Go through the listing below and output exactly the line with "pi10, po0, po1, po2, po3, po4, po5);", the line with "output k2, k1, k0;", and each line between; omit the rest.

SUPPLIED INFORMATION: Begin

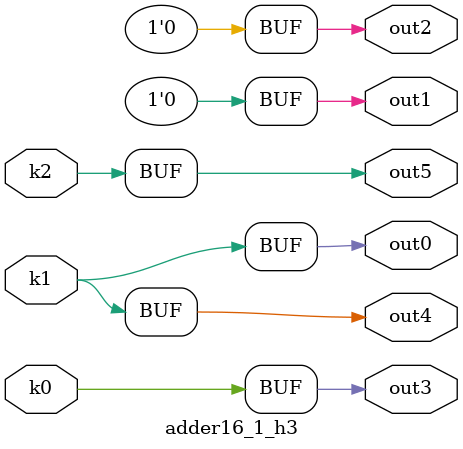
<source format=v>
module adder16_1(pi00, pi01, pi02, pi03, pi04, pi05, pi06, pi07, pi08, pi09, pi10, po0, po1, po2, po3, po4, po5);
input pi00, pi01, pi02, pi03, pi04, pi05, pi06, pi07, pi08, pi09, pi10;
output po0, po1, po2, po3, po4, po5;
wire k0, k1, k2;
adder16_1_w3 DUT1 (pi00, pi01, pi02, pi03, pi04, pi05, pi06, pi07, pi08, pi09, pi10, k0, k1, k2);
adder16_1_h3 DUT2 (k0, k1, k2, po0, po1, po2, po3, po4, po5);
endmodule

module adder16_1_w3(in10, in9, in8, in7, in6, in5, in4, in3, in2, in1, in0, k2, k1, k0);
input in10, in9, in8, in7, in6, in5, in4, in3, in2, in1, in0;
output k2, k1, k0;
assign k0 =   ((in8 ^ in3) & ((((in10 & (in5 | ~in0)) | (in5 & ~in0)) & (in9 | in4)) | (in9 & in4))) | (((~in5 & in0) | (~in10 & (~in5 | in0))) & (~in9 | ~in4) & (~in8 ^ in3)) | (~in9 & ~in4 & (~in8 ^ in3));
assign k1 =   ((~in9 ^ in4) & ((in10 & (in5 | ~in0)) | (in5 & ~in0))) | (((~in5 & in0) | (~in10 & (~in5 | in0))) & (in9 ^ in4));
assign k2 =   in10 ? (~in5 ^ in0) : (in5 ^ in0);
endmodule

module adder16_1_h3(k2, k1, k0, out5, out4, out3, out2, out1, out0);
input k2, k1, k0;
output out5, out4, out3, out2, out1, out0;
assign out0 = k1;
assign out1 = 0;
assign out2 = 0;
assign out3 = k0;
assign out4 = k1;
assign out5 = k2;
endmodule

</source>
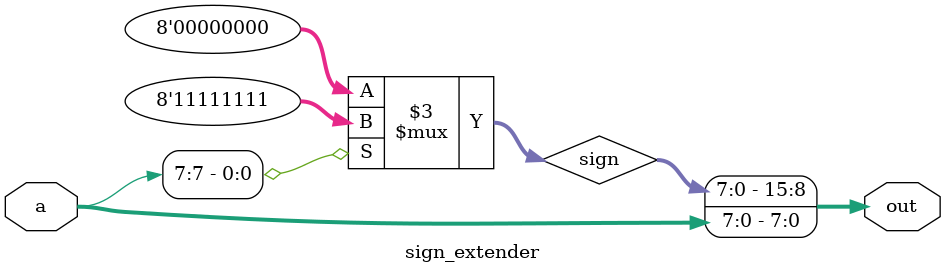
<source format=v>
module sign_extender(input [7:0] a, output[15:0] out);
  wire [7:0] sign;
  assign sign = (a[7] == 1'b1) ? 8'b11111111 : 1'b0;
  assign out = {sign, a};
endmodule

</source>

SUPPLIED INFORMATION: End

— EXERCISE ANSWER —
module adder16_1(pi00, pi01, pi02, pi03, pi04, pi05, pi06, pi07, pi08, pi09, pi10, po0, po1, po2, po3, po4, po5);
input pi00, pi01, pi02, pi03, pi04, pi05, pi06, pi07, pi08, pi09, pi10;
output po0, po1, po2, po3, po4, po5;
wire k0, k1, k2;
adder16_1_w3 DUT1 (pi00, pi01, pi02, pi03, pi04, pi05, pi06, pi07, pi08, pi09, pi10, k0, k1, k2);
adder16_1_h3 DUT2 (k0, k1, k2, po0, po1, po2, po3, po4, po5);
endmodule

module adder16_1_w3(in10, in9, in8, in7, in6, in5, in4, in3, in2, in1, in0, k2, k1, k0);
input in10, in9, in8, in7, in6, in5, in4, in3, in2, in1, in0;
output k2, k1, k0;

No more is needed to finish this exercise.